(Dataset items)
======

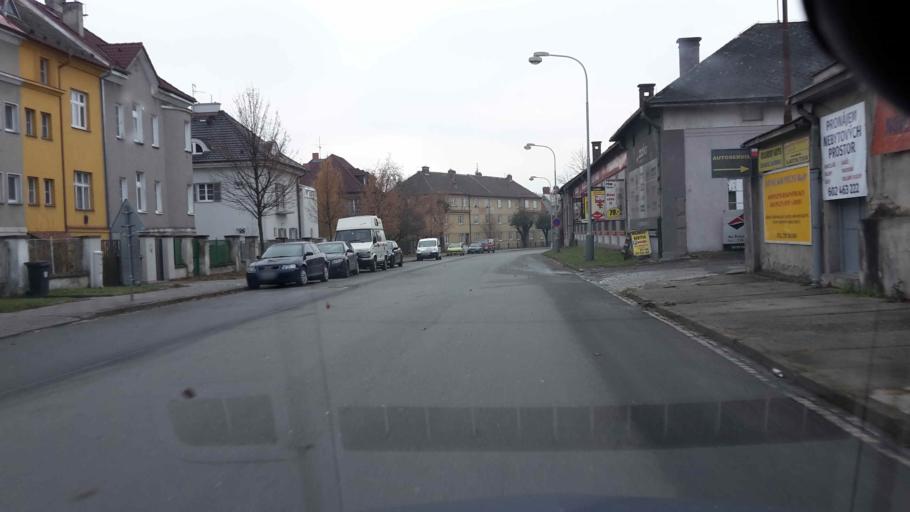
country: CZ
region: Olomoucky
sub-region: Okres Olomouc
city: Olomouc
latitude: 49.6001
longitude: 17.2371
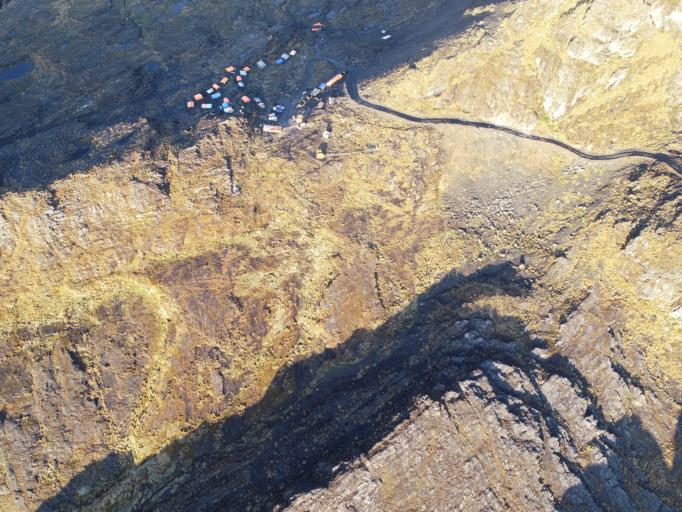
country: PE
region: Puno
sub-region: San Antonio De Putina
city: Sina
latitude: -14.7387
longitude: -69.0474
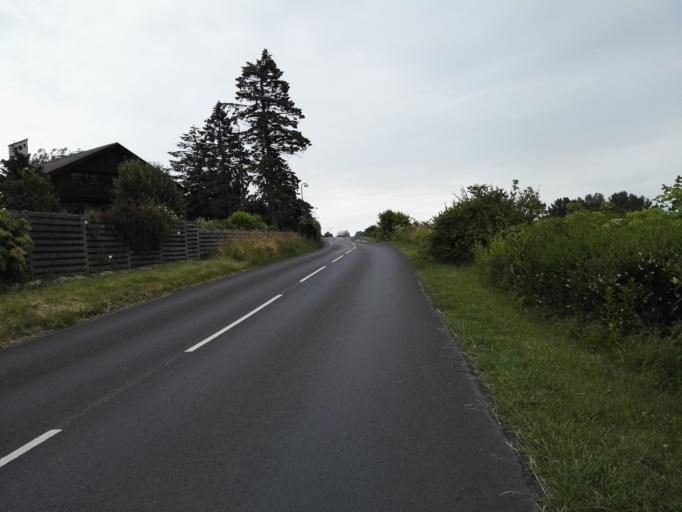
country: DK
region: Zealand
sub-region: Roskilde Kommune
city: Jyllinge
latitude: 55.7600
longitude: 12.0973
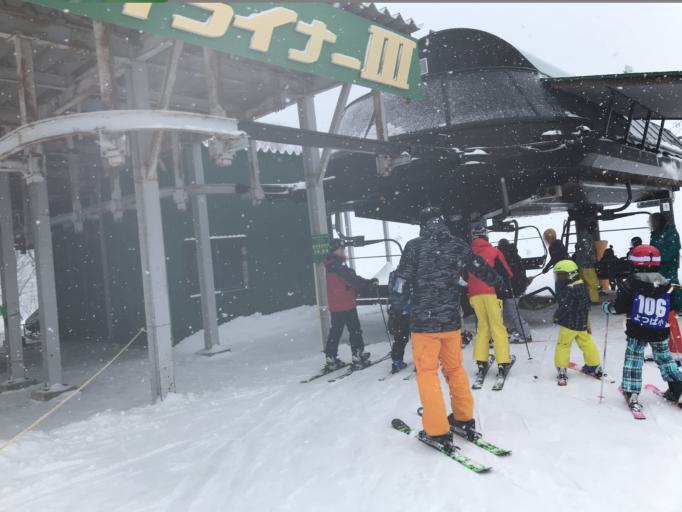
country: JP
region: Nagano
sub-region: Kitaazumi Gun
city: Hakuba
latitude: 36.7458
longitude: 137.8694
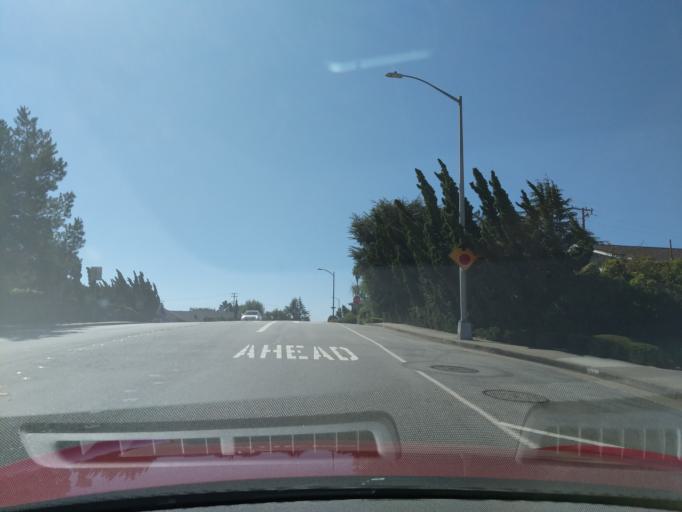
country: US
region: California
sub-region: San Mateo County
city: Highlands-Baywood Park
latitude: 37.5326
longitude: -122.3243
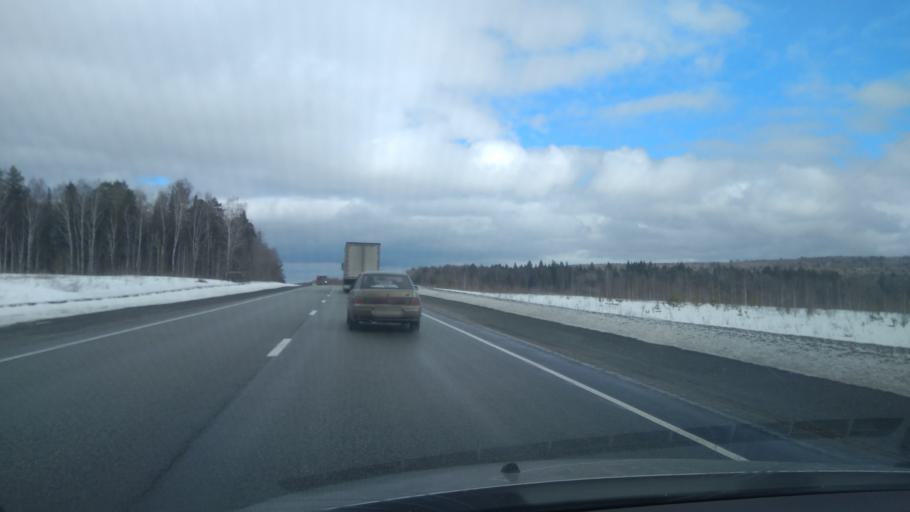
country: RU
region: Sverdlovsk
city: Bisert'
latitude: 56.8123
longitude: 58.7388
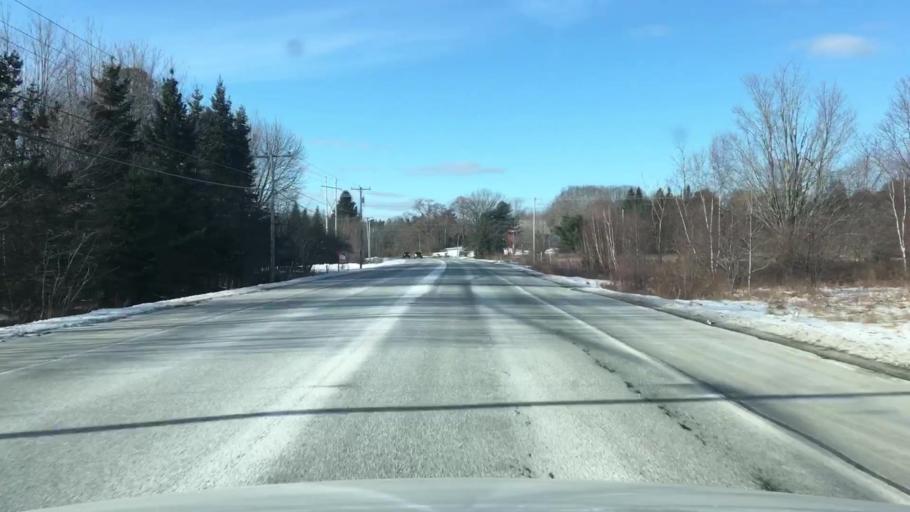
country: US
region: Maine
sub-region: Penobscot County
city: Holden
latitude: 44.8003
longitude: -68.5966
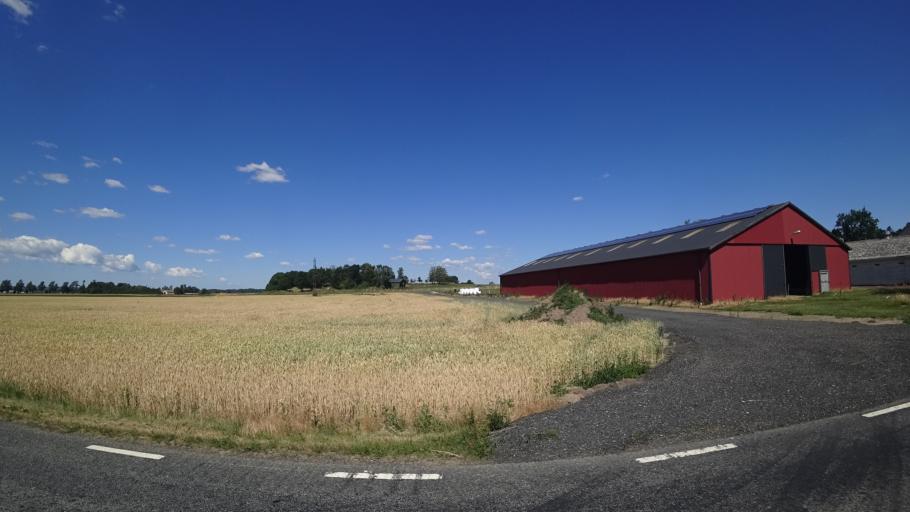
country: SE
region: Skane
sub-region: Kristianstads Kommun
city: Onnestad
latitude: 56.0726
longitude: 14.0754
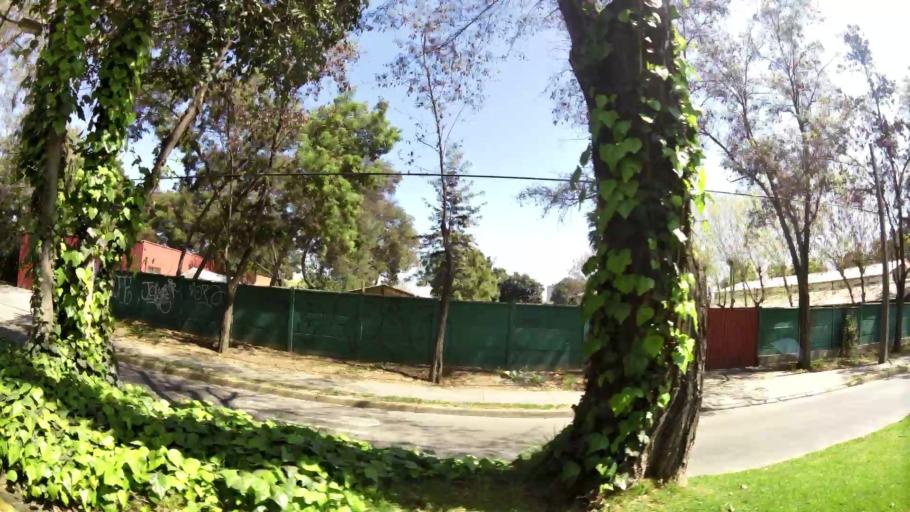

======

To do => Substitute "town" for every "city" in all of the material above, keeping everything else unchanged. Leave the pictures out of your answer.

Answer for this exercise =>
country: CZ
region: Olomoucky
sub-region: Okres Olomouc
town: Olomouc
latitude: 49.6001
longitude: 17.2371
country: PE
region: Puno
sub-region: San Antonio De Putina
town: Sina
latitude: -14.7387
longitude: -69.0474
country: DK
region: Zealand
sub-region: Roskilde Kommune
town: Jyllinge
latitude: 55.7600
longitude: 12.0973
country: JP
region: Nagano
sub-region: Kitaazumi Gun
town: Hakuba
latitude: 36.7458
longitude: 137.8694
country: US
region: California
sub-region: San Mateo County
town: Highlands-Baywood Park
latitude: 37.5326
longitude: -122.3243
country: RU
region: Sverdlovsk
town: Bisert'
latitude: 56.8123
longitude: 58.7388
country: US
region: Maine
sub-region: Penobscot County
town: Holden
latitude: 44.8003
longitude: -68.5966
country: SE
region: Skane
sub-region: Kristianstads Kommun
town: Onnestad
latitude: 56.0726
longitude: 14.0754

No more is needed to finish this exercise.